How can I have hundreds of level in my game without make my game size huge?

I have an idea to create a futuristic top down shooter that is going to have like 100 levels.

I’m wondering how to do this without having 100 scenes in my game because that would be inefficient. I’ve searched a bit on this topic and find out you can make levels using text files. Can someone explain more deeply into this because this kinda confuses me.

Thanks!

Here are two solutions that come to mind:

1) Tiles
If you can split your levels in tiles that all have the same dimension, then you could represent your level by an array [width, height] of those tiles.
A tile can represent a floor, a wall, an empty space, whatever. You have one prefab defined in Unity for each of those tiles, allowing you to simply store the structure of your levels in a flat file.
The file structure would be an two-dimensional array of values, each value associated with a prefab. Example: 0 = Nothing, 1 = Floor, etc …

Example:
1 0 2 3 0 0 0
0 1 1 1 0 2 3
0 0 0 2 0 0 0

Then, when you load your level, you simply read the file and instantiate the tile at the position indicated.

2) No Tiles
If you do not want to use tiles, there is another possibility. Each of your levels are defined by a list of prefabs positioned at a certain position, with a certain rotation, and a certain scale. Then, you only need to store in your flat file a list of prefab names, with their position, rotation and scale.
You could write this using your own format, or use XML or JSON, which are useful languages for serializing information.
Writing your own format could look like that:

“Planet1”, (10, 7, -2), (90, 0 ,0), (1, 1, 1)
“Enemy2”, (5, 5, 9), (0, 0, 0), (1, 1, 1)
“Enemy2”, (10, 7, 9), (0, 0, 0), (1, 1, 1)

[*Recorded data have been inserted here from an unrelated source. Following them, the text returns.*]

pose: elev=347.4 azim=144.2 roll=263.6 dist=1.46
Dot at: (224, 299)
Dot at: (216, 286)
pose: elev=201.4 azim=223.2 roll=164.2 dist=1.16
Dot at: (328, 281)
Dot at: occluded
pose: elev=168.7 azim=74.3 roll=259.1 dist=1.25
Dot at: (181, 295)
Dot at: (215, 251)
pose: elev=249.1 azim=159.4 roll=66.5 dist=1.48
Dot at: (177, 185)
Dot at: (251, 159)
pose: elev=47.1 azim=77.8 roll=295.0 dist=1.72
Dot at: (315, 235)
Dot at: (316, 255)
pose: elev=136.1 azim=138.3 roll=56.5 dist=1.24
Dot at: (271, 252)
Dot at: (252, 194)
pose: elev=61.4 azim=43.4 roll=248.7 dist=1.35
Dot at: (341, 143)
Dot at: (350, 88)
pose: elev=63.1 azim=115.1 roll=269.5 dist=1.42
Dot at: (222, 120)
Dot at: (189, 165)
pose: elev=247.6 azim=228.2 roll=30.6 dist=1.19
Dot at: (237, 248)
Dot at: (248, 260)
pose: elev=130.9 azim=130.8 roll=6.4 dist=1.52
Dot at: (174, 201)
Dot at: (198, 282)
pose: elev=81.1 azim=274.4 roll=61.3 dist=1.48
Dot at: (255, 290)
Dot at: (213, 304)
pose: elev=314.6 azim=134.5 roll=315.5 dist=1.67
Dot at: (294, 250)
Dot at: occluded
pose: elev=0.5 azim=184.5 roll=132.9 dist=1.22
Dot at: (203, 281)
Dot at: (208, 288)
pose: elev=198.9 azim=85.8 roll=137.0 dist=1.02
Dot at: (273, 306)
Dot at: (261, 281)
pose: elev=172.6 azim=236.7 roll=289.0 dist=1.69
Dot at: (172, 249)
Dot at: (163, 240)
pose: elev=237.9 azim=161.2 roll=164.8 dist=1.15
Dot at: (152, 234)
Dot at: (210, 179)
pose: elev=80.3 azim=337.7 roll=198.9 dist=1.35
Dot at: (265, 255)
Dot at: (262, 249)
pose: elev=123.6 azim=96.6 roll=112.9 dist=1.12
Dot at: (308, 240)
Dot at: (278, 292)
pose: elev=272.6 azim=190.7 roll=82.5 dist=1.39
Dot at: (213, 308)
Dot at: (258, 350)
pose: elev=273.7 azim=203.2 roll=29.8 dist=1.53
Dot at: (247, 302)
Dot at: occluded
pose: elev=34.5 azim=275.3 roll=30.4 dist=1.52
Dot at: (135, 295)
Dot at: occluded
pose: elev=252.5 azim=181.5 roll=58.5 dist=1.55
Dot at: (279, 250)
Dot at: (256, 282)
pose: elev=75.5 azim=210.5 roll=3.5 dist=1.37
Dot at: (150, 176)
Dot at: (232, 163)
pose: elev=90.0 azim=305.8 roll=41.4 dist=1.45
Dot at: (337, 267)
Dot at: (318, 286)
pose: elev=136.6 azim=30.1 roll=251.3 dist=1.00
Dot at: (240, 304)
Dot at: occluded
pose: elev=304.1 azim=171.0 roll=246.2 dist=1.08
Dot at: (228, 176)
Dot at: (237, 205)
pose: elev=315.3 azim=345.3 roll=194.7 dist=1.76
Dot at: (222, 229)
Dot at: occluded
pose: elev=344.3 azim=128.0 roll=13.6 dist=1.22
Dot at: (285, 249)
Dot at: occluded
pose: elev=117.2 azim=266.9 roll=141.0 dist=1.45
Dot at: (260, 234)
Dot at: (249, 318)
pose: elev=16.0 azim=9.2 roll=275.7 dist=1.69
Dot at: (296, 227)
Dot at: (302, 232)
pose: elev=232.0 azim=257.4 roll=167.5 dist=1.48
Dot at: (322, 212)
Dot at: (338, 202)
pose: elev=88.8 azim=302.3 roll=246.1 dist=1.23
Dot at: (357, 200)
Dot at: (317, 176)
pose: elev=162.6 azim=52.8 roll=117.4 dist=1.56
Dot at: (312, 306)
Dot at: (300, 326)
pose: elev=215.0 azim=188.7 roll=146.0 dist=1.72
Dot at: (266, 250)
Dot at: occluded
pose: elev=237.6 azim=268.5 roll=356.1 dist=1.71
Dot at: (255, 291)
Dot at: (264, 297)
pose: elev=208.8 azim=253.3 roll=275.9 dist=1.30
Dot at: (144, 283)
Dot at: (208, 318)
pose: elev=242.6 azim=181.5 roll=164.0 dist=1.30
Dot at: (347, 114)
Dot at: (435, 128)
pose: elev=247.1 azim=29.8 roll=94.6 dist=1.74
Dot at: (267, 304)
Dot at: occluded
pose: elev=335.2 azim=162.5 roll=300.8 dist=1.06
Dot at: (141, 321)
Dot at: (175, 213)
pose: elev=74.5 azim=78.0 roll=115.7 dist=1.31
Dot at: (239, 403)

The first value is the name of the prefab, the second is the position, then comes the rotation and the scale.
When loading a level, your game will read the file and instantiate the prefabs at the correct position.

I hope that helps.

I don’t think that’s what the OP is asking.

I wouldn’t worry about having a lot of scenes, although it does greatly depend on the type of game you’re making. One technique for level based games is to have an initial scene load that has all your controller/manager scripts. From there you can use SceneManager to load scenes using the SceneLoadMode.Additive. When you’re done with those objects just unload the scene and load a new one.

The “inefficiencies” really just come from duplicate data. So, Cameras, gamemanagers, backgrounds, etc. No sense in having all those in every single scene if it’s the kind of game that re-uses assets. Just save scenes with objects specific to that scene.

Angry birds, for example, could use this technique, where the UI and backdrop and all that are a scene, but the pigs and blocks are a separate scene that are loaded on top of the original scene.

A

Actually, Sheikz’s answer was the one I’m looking for but thanks for the info!

That helped but I have a couple more questions to ask…
My game would be a non-tile game so I’m wondering which format is better? XML, JSON or YAML? By the way, it’s going to be a web game with an android and possibly iOS version.